Dr. Yoav J. Tenembaum
Barack Obama was due to publish a new peace plan for the Middle East during his state visit to Egypt in early June.
Some of the terms included in President Obama's Peace Plan had been leaked following Israeli Prime Minister Benjamin Netanyahu's visit to Washington. However, according to Israeli diplomatic sources, Israel had not been privy to the contents of President Obama's Peace Plan. Indeed, according to these sources, President Obama may just advance a few general principles, rather than present a detailed peace plan as such. So as to confirm the latter, the White House Spokesman said that Barak Obama would not present a detailed peace plan, but rather some general principles.
Whichever form President Obama's statement will take, he should be aware that History does not augur well for any Arab-Israeli peace plan advanced by an outside party.
At the end of 1954 the United States and Britain devised the “Alpha Plan” designed to bring about Arab-Israeli peace. It entailed, among other things, territorial concessions by Israel in the Negev desert and the repatriation of Arab refugees into Israel.
The Alpha Plan never materialized. Israel was staunchly opposed to it and the Arabs, though positively inclined to some of its terms, declined to recognize Israel and negotiate any peace agreement with it.
Following the 1967 Six Day War, the so-called Rogers Plan was put forward by US Secretary of State William Rogers in December 1969. The plan called for Arab Israeli peace based on mutual recognition and Israeli withdrawal from the territories Israel had captured during the Six Day War, with some minor modifications.
This plan failed as well. The Arab side was adamantly opposed to negotiate peace with Israel and to recognize it, notwithstanding the terms advanced. Israel declined to accept the territorial component of the Rogers Plan.
A further attempt at delineating a peace plan aimed at solving the Arab-Israeli conflict was put forward by President Ronald Reagan in September 1982. The Reagan Plan called for a solution of the Israeli-Palestinian dispute in the context of a Jordanian-Palestinian federation.
The Israeli government declined to accept it, in part due to the simple fact that the United States had not coordinated in advance the shaping of this peace plan with Israel, while doing so with Jordan and other Arab factors. The Palestinian Arabs, for their part, did not envisage a territorial solution of the conflict within a Jordanian-Palestinian federation.
No peace plan devised by an outside factor has ever succeeded in bringing about peace between the Arabs and the Israelis.
The peace accords and any interim agreements signed by Israel and an Arab counterpart were the result of direct negotiations or the outcome of negotiations in which an outside party played the role of active mediator or facilitator.
That was the case of the Egyptian-Israeli Camp David Framework Agreement of September 1978 and the subsequent Egyptian-Israeli Peace Agreement of March 1979 in which President Jimmy Carter played the role of active mediator.
In the case of the Oslo Agreement between Israel and the Palestine Liberation Organization of September 1993, Norway played the role of facilitator.

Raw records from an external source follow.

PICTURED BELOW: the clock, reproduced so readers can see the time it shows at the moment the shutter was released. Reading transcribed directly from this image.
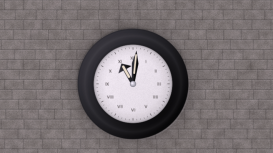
11:01
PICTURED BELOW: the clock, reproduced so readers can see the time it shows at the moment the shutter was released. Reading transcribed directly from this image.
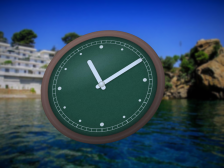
11:10
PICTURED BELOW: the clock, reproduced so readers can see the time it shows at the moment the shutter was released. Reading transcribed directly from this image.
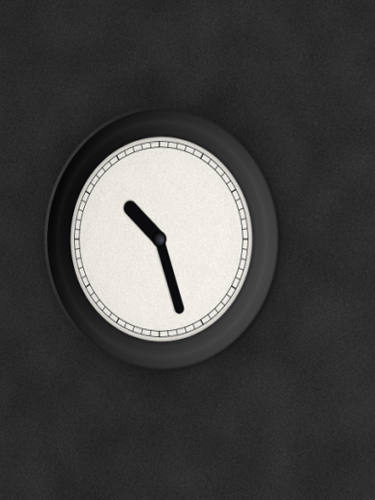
10:27
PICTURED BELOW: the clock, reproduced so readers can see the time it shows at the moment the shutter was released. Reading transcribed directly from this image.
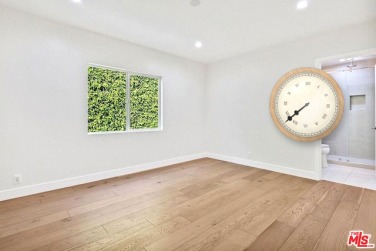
7:38
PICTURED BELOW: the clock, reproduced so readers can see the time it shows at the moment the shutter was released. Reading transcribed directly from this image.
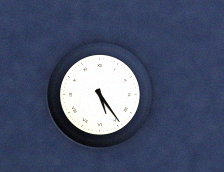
5:24
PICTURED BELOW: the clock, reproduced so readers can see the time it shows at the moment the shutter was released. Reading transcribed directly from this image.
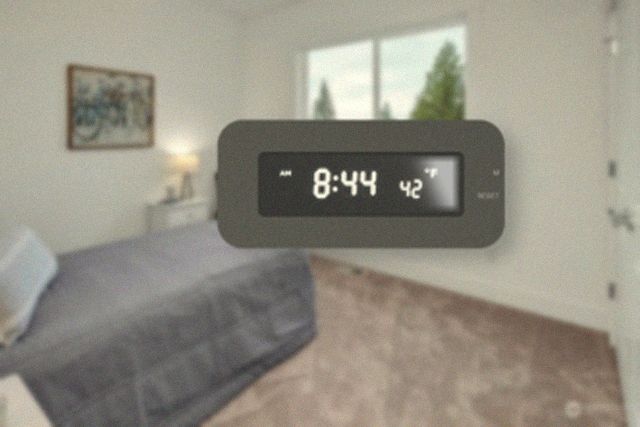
8:44
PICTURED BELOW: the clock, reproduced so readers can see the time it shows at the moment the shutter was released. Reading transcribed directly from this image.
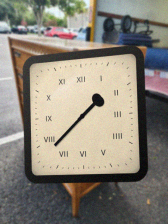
1:38
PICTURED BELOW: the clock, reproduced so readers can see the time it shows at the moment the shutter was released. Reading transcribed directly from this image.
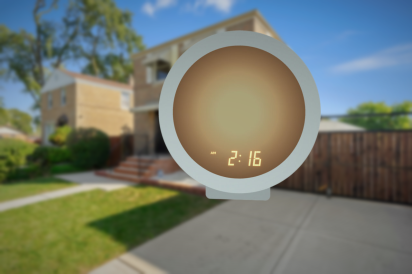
2:16
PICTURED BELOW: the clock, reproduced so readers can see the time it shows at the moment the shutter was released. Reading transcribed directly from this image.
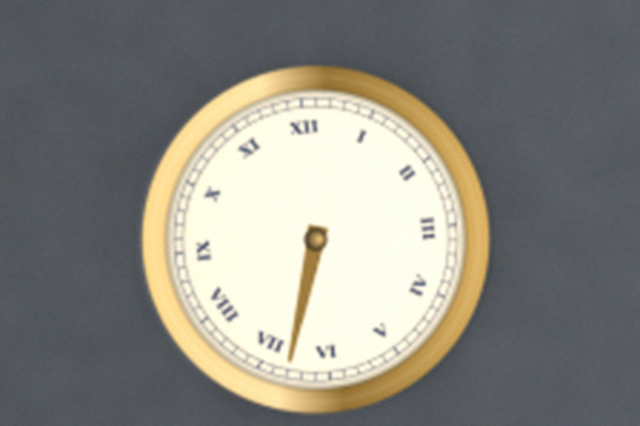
6:33
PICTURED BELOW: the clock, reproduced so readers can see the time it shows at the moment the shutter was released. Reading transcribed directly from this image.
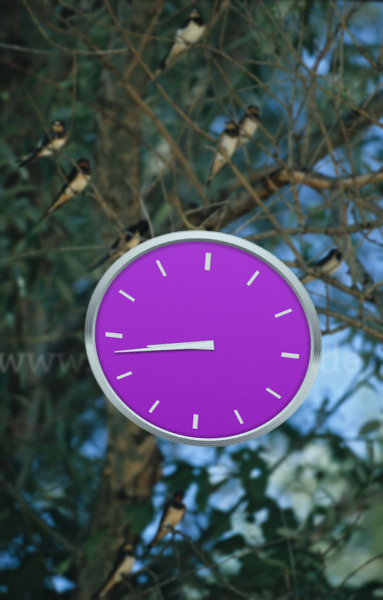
8:43
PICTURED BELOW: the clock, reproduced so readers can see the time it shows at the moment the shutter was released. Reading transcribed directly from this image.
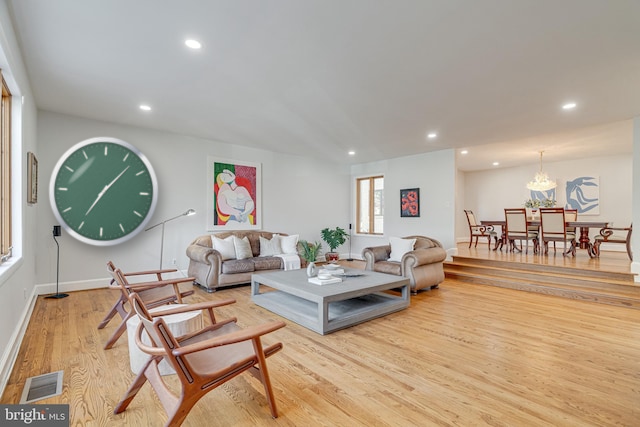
7:07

Henry Kissinger, as Secretary of State, helped mediate the interim accords between Egypt and Israel and Syria and Israel, following the Yom Kippur war of 1973.
In none of the aforementioned cases did the outside party devise a detailed peace plan as a basis for its mediation or facilitating role and in none of the cases in which an outside party put forward a detailed peace plan was that outside party successful in becoming an active mediator.
To be sure, a country not directly involved in the conflict may publish a peace plan in order to advance indirectly some wider regional interests of its own; the implementation of such a peace plan not being necessarily its main objective.
Indeed, this may be one of the main objectives of President Obama's Peace Plan: to improve the image of the United States in, and consequently to establish a closer relationship with, the Arab and Muslim world more generally.
However, if President Obama intends to be active and sincerely wishes to implement his peace plan, he should be careful to assess the history of previous peace plans advanced by third parties and ask himself: "Why would I succeed where all the others have failed?"
Peace Plans formulated by outside parties, however appealing and rational they may seem to those who devise it, cannot by themselves cause substantial change. Peace Plans should reflect a substantial change already effected, rather than try to create it.
President Obama may do better by trying to understand the sensitivities of those directly involved in the conflict and see where the United States can help diplomatically to advance the cause of peace, rather than stating publicly in detail how that peace should look like.